Recently in Washington, D.C., protestors in the Black Lives Matter movement marched through the streets, saying "Israel, we, we know you. You murder children, too."
On Juneteenth (June 19), Linda Sarsour held a rally with her group Muslims4Abolition, advertised as "open to all, minus cops and Zionists."
How did this happen? When the horrific murder of George Floyd at the knee of a police officer occurred, I had the immediate impulse to take to the streets, don a Black Lives Matter shirt and join in with the demonstrators.
I am far from the only Jew who felt that way. The Union for Reform Judaism put out a statement that argued "Black Lives Matter" is a Jewish value. And this is not limited to Reform Jews; some Hasidic Jews in Brooklyn were so moved that they demonstrated by chanting, "Black Lives Matter" and "Jews for justice".
The impulse towards social justice is extremely strong within the Jewish community. Ever since the destruction of the Second Temple in 70 C.E., we Jews know what it is like to be a resented minority—whether in the Eastern lands, under the dhimmi laws, or in Europe, in the pogroms and inquisitions that culminated in the gas chambers of Auschwitz.
We are constantly admonished in our teachings to always remember that we were slaves in Egypt.
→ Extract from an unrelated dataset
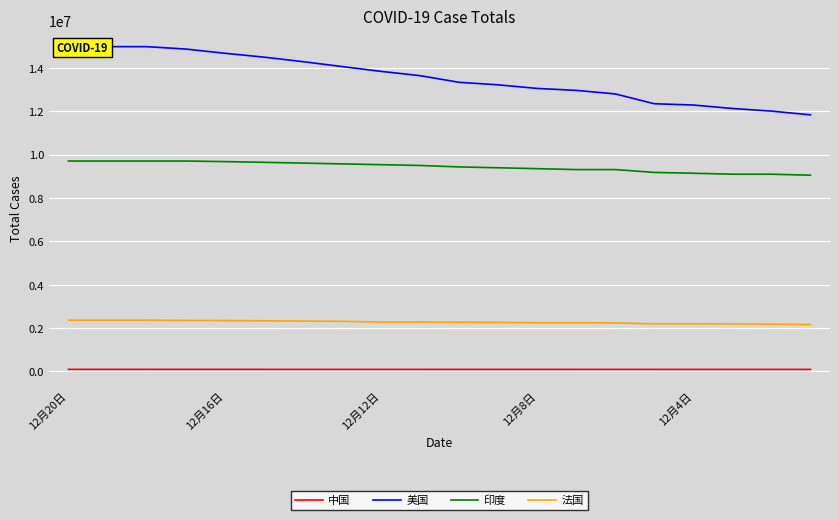

What are all the series names shown in the legend?

中国, 美国, 印度, 法国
Empathy for the underdog is what led Andrew Goodman and Michael Schwerner to register Black people to vote in Mississippi in 1964—which ultimately resulted in their murder, along with their friend James Chaney, by the Ku Klux Klan. It is what led Rabbi Abraham Joshua Heschel to link arms with the Reverend Martin Luther King Jr. in 1965 and to march from Selma, Alabama for equal rights for Blacks.
And it is a beautiful impulse.
However, we have been told that if we want to participate in these demonstrations, we must check our Zionism at the door.